Suivant P. Brun, qui a dédié à Cyrano une thèse fort
documentée, celui-ci a pu prendre son idée dans une sorte d'entrefilet publié
en avril 1632 par le Courrier, véritable petit magazine anecdotique, où
nous lisons : « L'explorateur a pris terre en un pays où la nature a
fourni aux hommes de certaines éponges qui retiennent le son et la voix
articulée ... Ils parlent de près à quelques-unes de ces éponges, puis les
envoient à leurs amis, qui, les ayant reçues ... en font sortir tout ce
qu'il y avait dedans de paroles. »
On a voulu voir dans les esprits vitaux imaginés par le
génie créateur de l'écrivain burlesque les ancêtres des microbes, c'est une
erreur; mais il faut reconnaître que Cyrano de Bergerac a exprimé des idées
très en avance sur son temps sur le mouvement de la terre, l'immobilité du
soleil et les taches de celui-ci. Il ne fut pas, à proprement parler, un auteur
scientifique, mais il fut, à sa manière, un précurseur.
Nous venons d'examiner, à très grands traits, la véritable
physionomie de celui que l'on a voulu faire passer pour un bravache ridicule et
un homme de lettres à l'imagination déréglée.

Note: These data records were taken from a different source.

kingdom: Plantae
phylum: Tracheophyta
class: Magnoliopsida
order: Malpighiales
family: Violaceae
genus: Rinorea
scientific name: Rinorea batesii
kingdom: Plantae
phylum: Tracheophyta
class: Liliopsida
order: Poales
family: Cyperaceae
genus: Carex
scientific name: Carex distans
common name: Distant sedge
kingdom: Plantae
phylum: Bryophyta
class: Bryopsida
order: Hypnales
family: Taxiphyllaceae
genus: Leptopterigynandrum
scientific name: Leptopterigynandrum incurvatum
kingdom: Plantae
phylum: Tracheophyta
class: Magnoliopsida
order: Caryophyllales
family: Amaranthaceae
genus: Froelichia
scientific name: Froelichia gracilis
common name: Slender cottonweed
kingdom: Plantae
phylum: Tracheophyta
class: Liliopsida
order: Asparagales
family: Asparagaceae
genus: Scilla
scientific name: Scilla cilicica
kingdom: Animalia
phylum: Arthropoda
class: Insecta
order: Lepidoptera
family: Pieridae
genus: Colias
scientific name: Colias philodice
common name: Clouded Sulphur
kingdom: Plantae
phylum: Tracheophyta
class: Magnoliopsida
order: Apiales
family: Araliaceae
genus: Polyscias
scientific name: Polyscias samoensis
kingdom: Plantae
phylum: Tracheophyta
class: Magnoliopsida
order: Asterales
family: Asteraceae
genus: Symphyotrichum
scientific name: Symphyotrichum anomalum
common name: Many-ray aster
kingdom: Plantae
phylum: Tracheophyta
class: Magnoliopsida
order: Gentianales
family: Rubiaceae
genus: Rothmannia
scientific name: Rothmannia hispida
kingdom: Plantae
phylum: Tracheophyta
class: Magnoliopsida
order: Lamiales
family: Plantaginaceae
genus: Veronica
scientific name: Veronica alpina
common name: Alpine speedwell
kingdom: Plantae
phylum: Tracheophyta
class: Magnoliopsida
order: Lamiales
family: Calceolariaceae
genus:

En réalité, il fut tout autre chose. Homme de guerre, il
finit par se vouer uniquement au culte des lettres ; dramaturge, il a
produit quelques scènes comiques ou tragiques d'une grande valeur ;
romancier hardi, sa quasi-divination a ouvert la route à d'autres qui, plus
heureux que lui, ont attachés leurs noms à leurs oeuvres. Poète, il a, comme
tous les « libertins » de son époque, admiré la nature qui était pour
lui plus qu'un décor inanimé ; il a donné généreusement, sans restriction,
à tous les êtres, même les plus humbles, « une âme et une voix chargées de
répandre, en halo de sourdine, leur pensée vivante. »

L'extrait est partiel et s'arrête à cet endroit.